Five things to know about the proposed Pacific NorthWest LNG project in B.C.

Sep 28, 2016 | 11:30 AM

OTTAWA — The federal cabinet has conditionally approved the Pacific NorthWest liquefied natural gas project. Here are five things to know about the proposed development:

The Players:

Petronas, the Malaysian state-owned oil and gas giant, is leading the development. It has a 62 per cent stake in both the LNG processing facility on Lelu Island and the natural gas reserves in northeastern B.C. that would feed into it. Other partners include Sinopec with a 15 per cent stake, JAPEX and the Indian Oil Corp. with 10 per cent each, and PetroleumBRUNEI with three per cent.

The Product:

LNG is produced by cooling natural gas (consisting mostly of methane) to minus 162 degrees Celsius in order to make it a liquid. LNG takes up 1/600th of the space that it takes up in its gaseous state. The export facility would take in up to 3.2 billion cubic feet of natural gas per day and produce up to 19.2 million tonnes of LNG a year.

The Environmental Impact:

The final federal environmental report estimates that at full capacity, the LNG facility would emit the equivalent of 4.5 million tonnes of carbon dioxide annually. That’s down from an earlier estimate of 5.2 million tonnes. But the federal government has capped those emissions at 4.3 million tonnes. Upstream emissions, including the production, processing, and transmission of the natural gas, are not subject to the cap and are estimated to add the equivalent of 6.5 million to 8.7 million more tonnes of CO2 emissions.
****************************************
*What to work on*.
a - Please quote the Pacific NorthWest LNG article from "Five things to know about the proposed Pacific" to "PetroleumBRUNEI with three per cent.".
b - Using the Pacific NorthWest LNG article, decide whether each statement agrees with it. For each one, answer yes or no and quote the words that decide it. (i) Petronas holds a 62 per cent stake in the LNG processing facility. (ii) Upstream emissions fall under the federal emissions cap. (iii) Natural gas is cooled to minus 162 degrees Celsius to make LNG.
c - Proceed with the Pacific NorthWest LNG article, writing on from its last sentence.

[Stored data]
****************************************
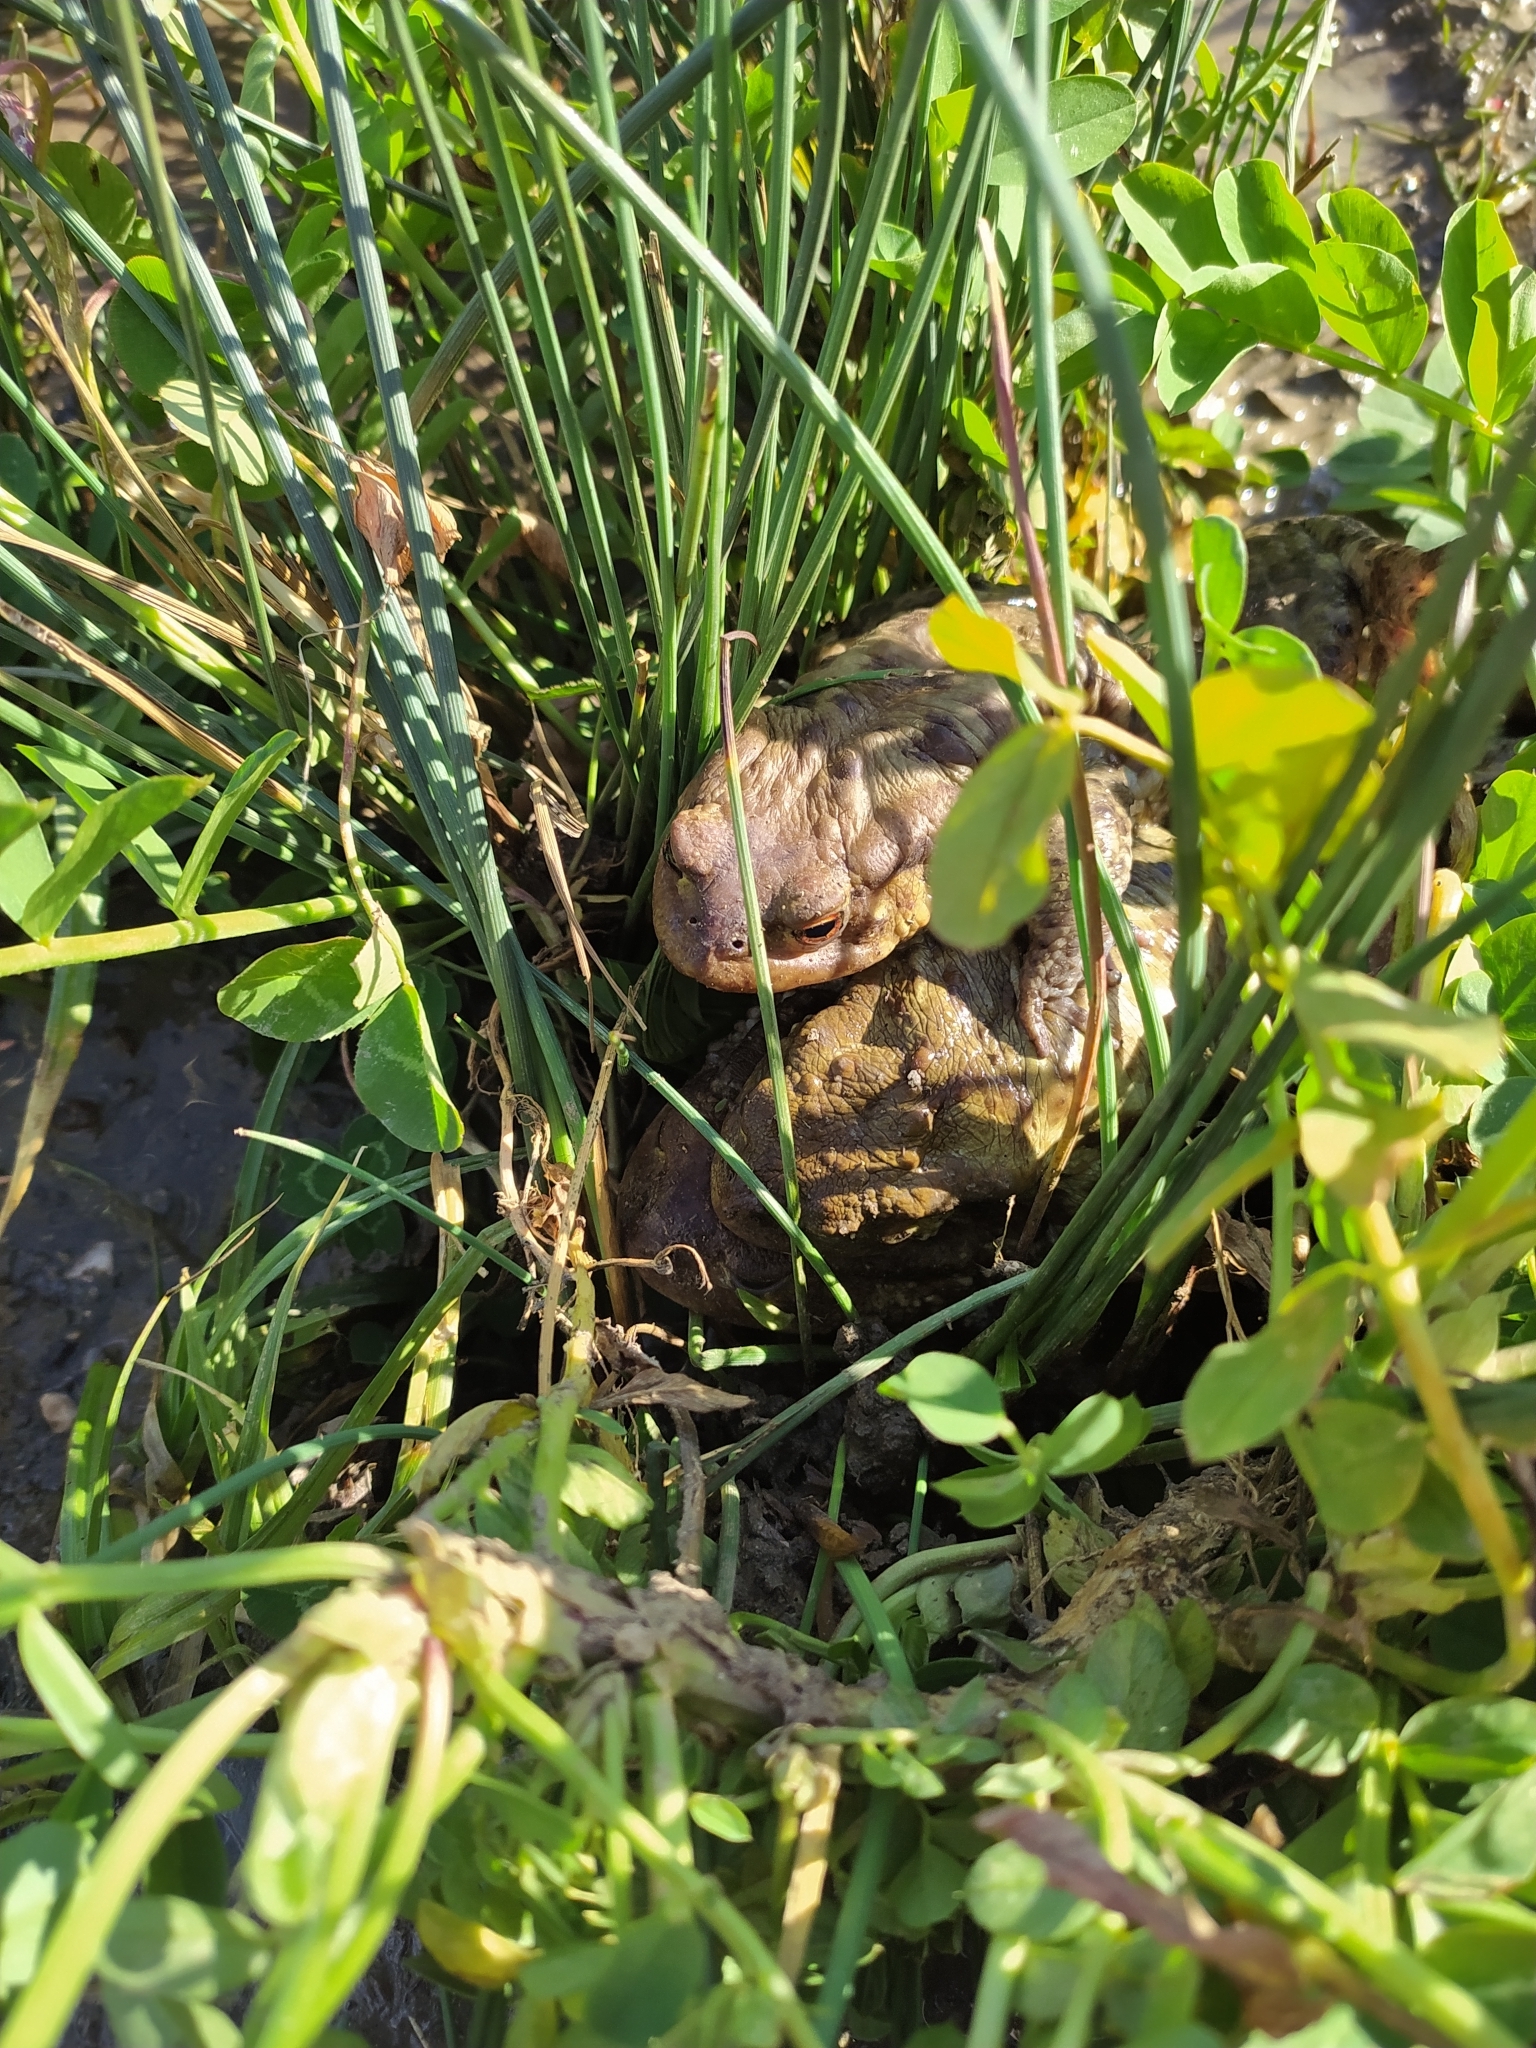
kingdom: Animalia
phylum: Chordata
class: Amphibia
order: Anura
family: Bufonidae
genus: Bufo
****************************************
*Results in order*.
a -
Five things to know about the proposed Pacific NorthWest LNG project in B.C.

Sep 28, 2016 | 11:30 AM

OTTAWA — The federal cabinet has conditionally approved the Pacific NorthWest liquefied natural gas project. Here are five things to know about the proposed development:

The Players:

Petronas, the Malaysian state-owned oil and gas giant, is leading the development. It has a 62 per cent stake in both the LNG processing facility on Lelu Island and the natural gas reserves in northeastern B.C. that would feed into it. Other partners include Sinopec with a 15 per cent stake, JAPEX and the Indian Oil Corp. with 10 per cent each, and PetroleumBRUNEI with three per cent.

b -
(i) Yes: "It has a 62 per cent stake in both the LNG processing facility on Lelu Island and the natural gas reserves in northeastern B.C. that would feed into it."
(ii) No: "Upstream emissions, including the production, processing, and transmission of the natural gas, are not subject to the cap"
(iii) Yes: "LNG is produced by cooling natural gas (consisting mostly of methane) to minus 162 degrees Celsius in order to make it a liquid."

c -
State of the Industry:

A glut of global LNG projects have led to a drop in prices and prospects for LNG. The Shell-led LNG Canada project, which would have been built near Kitimat, B.C., was indefinitely delayed in July. AltaGas Ltd. also shelved its smaller Douglas Channel LNG project in February.

The Costs:

The entire Pacific NorthWest LNG project is estimated to cost $36 billion. That includes about $11 billion for the export terminal, $6.5 billion in pipelines, the $5.5 billion Petronas spent buying Progress Energy, and the roughly $2 billion a year the consortium would spend on drilling and production of natural gas to get the project fully operational.